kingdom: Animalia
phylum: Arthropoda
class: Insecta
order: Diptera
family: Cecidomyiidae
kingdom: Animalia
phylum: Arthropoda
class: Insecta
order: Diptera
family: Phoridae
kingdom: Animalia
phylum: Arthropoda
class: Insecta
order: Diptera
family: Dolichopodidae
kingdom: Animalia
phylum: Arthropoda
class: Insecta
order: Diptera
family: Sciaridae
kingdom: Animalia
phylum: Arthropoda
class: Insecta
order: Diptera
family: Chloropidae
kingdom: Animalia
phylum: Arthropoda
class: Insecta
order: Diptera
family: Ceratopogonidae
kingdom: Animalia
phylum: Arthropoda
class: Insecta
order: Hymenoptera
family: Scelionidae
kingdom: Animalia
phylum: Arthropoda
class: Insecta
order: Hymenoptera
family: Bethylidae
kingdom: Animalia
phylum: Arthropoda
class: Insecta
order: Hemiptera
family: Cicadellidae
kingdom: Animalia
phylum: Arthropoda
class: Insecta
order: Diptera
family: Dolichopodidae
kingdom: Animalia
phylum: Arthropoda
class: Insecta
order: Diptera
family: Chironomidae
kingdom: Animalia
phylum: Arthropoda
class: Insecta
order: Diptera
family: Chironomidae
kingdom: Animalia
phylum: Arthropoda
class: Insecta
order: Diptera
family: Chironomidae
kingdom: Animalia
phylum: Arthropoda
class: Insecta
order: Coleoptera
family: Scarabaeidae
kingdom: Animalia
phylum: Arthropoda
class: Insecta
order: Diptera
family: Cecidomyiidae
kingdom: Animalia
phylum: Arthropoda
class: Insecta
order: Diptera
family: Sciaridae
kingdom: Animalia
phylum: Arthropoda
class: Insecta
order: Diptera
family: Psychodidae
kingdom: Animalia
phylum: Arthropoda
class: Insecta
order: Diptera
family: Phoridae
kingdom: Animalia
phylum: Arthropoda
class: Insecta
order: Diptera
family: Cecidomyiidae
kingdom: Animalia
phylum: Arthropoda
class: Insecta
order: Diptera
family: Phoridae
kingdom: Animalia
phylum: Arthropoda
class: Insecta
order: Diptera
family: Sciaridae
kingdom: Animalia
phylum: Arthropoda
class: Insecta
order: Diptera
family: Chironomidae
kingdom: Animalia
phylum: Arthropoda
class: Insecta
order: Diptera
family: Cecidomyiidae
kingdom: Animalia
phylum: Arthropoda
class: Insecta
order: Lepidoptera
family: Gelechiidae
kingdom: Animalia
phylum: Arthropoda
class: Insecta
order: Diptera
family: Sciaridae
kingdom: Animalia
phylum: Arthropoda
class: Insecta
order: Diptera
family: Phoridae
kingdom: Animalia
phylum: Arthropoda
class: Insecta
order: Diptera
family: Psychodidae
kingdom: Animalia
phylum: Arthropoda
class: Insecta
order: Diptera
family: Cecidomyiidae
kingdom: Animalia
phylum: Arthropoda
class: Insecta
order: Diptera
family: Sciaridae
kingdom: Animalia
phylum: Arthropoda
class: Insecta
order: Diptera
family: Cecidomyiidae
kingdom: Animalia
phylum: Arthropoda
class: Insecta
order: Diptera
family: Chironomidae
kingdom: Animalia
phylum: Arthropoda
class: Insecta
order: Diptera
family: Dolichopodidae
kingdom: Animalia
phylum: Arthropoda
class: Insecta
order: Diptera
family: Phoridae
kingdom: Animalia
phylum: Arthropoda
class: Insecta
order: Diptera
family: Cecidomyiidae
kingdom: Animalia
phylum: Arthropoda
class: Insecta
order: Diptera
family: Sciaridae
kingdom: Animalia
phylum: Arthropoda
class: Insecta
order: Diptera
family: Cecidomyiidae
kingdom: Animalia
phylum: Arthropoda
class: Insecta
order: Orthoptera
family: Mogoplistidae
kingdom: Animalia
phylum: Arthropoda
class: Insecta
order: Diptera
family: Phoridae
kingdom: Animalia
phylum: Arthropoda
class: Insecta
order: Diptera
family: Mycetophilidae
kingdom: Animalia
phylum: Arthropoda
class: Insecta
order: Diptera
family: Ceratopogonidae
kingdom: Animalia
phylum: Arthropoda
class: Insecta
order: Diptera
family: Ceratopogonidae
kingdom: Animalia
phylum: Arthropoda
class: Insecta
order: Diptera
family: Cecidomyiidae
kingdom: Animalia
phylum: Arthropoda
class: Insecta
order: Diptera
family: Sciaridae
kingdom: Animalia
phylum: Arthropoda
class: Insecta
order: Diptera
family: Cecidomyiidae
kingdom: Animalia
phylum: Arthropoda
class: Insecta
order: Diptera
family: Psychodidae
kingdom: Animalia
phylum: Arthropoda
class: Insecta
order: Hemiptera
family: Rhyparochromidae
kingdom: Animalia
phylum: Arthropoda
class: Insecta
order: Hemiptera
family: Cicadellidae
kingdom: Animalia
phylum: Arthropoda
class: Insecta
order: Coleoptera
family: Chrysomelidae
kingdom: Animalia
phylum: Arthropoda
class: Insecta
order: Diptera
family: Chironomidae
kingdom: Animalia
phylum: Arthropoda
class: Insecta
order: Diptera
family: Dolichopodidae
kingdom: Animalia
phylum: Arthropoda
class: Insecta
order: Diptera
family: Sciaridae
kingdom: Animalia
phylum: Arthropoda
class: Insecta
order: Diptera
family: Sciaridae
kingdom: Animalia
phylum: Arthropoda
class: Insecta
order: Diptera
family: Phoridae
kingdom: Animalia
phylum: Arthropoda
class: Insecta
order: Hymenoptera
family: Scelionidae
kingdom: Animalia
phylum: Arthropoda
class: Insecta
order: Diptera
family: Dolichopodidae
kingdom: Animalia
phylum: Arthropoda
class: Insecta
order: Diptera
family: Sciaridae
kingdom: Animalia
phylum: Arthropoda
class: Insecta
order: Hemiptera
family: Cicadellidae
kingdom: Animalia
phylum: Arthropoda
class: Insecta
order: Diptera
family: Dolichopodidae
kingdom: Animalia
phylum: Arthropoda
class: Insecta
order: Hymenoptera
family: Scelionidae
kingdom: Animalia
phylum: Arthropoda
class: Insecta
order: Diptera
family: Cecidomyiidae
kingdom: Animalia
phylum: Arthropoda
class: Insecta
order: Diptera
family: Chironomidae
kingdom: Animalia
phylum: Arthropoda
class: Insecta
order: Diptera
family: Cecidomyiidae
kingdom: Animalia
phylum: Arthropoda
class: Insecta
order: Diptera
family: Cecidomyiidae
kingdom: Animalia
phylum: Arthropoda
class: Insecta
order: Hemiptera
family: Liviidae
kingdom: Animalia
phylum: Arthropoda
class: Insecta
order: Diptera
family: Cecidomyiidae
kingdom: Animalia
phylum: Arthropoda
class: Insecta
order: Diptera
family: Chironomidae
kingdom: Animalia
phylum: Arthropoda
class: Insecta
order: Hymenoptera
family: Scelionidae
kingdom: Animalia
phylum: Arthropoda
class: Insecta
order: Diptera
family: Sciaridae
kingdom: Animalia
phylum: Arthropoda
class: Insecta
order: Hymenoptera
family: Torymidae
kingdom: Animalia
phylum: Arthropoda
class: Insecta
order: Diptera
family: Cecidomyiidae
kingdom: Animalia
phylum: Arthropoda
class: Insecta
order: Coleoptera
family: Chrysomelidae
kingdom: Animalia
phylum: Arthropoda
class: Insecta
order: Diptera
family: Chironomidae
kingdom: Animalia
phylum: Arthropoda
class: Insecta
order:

- [Your goal]: Quote verbatim every line of the rows above, starting with the very first line and continuing down through the line that contains "family: Chloropidae".

- [Task response]:
kingdom: Animalia
phylum: Arthropoda
class: Insecta
order: Diptera
family: Cecidomyiidae
kingdom: Animalia
phylum: Arthropoda
class: Insecta
order: Diptera
family: Phoridae
kingdom: Animalia
phylum: Arthropoda
class: Insecta
order: Diptera
family: Dolichopodidae
kingdom: Animalia
phylum: Arthropoda
class: Insecta
order: Diptera
family: Sciaridae
kingdom: Animalia
phylum: Arthropoda
class: Insecta
order: Diptera
family: Chloropidae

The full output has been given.